A statistical framework for detecting therapy-induced resistance from drug screens

TL;DR

This paper presents a statistical framework based on multi-type branching process models to detect and quantify therapy-induced resistance in tumor cell populations using high throughput drug screening data, aiding in understanding resistance mechanisms.

Contribution

The study introduces a novel statistical approach that models tumor cell population dynamics and resistance development, validated through simulations and real-world data analysis.

Findings

Effective estimation of population dynamic parameters

Successful detection of therapy-induced resistance

Predictive insights from in vitro data

Abstract

Resistance to therapy remains a significant challenge in cancer treatment, often due to the presence of a stem-like cell population that drives tumor recurrence post-treatment.

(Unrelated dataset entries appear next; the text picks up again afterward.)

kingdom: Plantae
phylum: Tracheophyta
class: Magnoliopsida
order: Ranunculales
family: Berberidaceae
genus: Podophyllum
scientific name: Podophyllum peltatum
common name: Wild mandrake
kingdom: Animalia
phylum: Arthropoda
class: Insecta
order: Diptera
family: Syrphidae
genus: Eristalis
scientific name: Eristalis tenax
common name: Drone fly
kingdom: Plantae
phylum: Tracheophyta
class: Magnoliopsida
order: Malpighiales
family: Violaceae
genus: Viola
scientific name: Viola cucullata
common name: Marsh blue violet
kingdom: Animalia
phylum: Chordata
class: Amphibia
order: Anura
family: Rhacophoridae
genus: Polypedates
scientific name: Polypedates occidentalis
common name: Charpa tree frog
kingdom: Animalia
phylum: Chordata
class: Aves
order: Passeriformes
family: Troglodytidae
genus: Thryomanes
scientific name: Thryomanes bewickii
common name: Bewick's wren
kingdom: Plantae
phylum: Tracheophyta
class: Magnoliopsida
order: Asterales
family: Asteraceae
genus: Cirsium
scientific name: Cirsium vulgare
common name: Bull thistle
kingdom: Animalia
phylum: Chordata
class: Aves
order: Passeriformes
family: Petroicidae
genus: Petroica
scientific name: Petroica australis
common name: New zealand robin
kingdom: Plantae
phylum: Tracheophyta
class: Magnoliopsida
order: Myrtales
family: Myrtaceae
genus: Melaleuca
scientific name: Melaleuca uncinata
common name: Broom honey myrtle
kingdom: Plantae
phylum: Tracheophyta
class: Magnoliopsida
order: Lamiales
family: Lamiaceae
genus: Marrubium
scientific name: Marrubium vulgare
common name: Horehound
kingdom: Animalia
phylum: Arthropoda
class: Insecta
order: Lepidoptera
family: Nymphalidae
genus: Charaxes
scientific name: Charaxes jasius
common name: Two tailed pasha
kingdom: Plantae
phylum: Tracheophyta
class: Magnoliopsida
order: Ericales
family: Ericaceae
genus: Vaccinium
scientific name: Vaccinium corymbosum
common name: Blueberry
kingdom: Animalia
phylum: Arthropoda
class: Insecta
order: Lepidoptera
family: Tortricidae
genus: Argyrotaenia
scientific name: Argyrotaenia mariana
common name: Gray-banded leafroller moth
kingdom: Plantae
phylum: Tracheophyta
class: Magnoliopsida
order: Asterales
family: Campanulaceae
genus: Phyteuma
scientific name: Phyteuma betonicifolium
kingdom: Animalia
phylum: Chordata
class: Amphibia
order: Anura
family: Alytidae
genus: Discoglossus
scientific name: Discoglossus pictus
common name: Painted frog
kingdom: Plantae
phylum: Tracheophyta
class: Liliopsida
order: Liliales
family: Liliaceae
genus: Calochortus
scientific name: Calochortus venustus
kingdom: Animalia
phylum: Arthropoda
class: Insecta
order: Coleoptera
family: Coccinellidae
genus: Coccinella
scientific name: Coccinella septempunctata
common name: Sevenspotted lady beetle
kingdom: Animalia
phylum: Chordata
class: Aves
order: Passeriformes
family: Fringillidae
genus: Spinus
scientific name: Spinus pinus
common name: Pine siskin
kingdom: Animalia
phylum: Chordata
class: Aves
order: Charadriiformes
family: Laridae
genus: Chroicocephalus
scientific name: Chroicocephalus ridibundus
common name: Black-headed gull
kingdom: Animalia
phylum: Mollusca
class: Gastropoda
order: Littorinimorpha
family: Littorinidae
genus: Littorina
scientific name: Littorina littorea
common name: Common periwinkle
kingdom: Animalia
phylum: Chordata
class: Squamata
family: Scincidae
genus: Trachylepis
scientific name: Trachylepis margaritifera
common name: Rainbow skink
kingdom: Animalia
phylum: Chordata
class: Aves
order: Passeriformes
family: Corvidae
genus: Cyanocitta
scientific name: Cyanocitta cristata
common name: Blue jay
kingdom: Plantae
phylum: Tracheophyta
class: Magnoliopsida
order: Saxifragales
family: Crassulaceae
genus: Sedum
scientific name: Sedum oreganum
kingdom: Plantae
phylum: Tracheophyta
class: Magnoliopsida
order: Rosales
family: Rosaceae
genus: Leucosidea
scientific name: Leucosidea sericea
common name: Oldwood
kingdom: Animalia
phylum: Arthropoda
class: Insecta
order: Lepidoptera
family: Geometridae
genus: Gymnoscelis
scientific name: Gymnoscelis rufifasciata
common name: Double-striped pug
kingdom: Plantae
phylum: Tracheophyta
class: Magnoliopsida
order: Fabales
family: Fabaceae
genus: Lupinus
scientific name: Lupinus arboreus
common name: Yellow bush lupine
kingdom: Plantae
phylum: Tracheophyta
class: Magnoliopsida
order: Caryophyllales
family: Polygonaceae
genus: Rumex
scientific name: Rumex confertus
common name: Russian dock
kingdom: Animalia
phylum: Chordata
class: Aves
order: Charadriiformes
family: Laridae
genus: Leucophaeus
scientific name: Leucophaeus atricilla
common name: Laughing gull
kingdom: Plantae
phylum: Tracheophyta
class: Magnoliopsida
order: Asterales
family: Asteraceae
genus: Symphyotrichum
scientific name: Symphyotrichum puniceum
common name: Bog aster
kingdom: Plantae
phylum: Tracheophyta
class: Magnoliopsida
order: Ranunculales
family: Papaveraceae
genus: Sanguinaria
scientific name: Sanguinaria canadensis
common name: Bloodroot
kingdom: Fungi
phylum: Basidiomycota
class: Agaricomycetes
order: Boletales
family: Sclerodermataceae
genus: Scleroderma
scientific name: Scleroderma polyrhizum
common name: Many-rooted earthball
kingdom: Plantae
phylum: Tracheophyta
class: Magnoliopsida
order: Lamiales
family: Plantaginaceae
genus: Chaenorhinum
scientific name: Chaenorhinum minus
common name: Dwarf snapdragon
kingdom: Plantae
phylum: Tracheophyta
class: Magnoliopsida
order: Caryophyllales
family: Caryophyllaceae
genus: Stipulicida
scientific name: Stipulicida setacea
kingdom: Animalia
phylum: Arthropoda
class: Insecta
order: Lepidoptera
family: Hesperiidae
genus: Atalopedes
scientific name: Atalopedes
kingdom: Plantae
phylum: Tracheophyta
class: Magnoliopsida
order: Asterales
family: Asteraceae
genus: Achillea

Moreover, many anticancer therapies induce plasticity, converting initially drug-sensitive cells to a more resistant state, e.g. through epigenetic processes and de-differentiation programs. Understanding the balance between therapeutic anti-tumor effects and induced resistance is critical for identifying treatment strategies. In this study, we introduce a robust statistical framework, based on multi-type branching process models of the evolutionary dynamics of tumor cell populations, to detect and quantify therapy-induced resistance phenomena from high throughput drug screening data. Through comprehensive in silico experiments, we show the efficacy of our framework in estimating parameters governing population dynamics and drug responses in a heterogeneous tumor population where cell state transitions are influenced by the drug. Finally, using recent in vitro data from multiple sources, we demonstrate that our framework is effective for analyzing real-world data and generating meaningful predictions.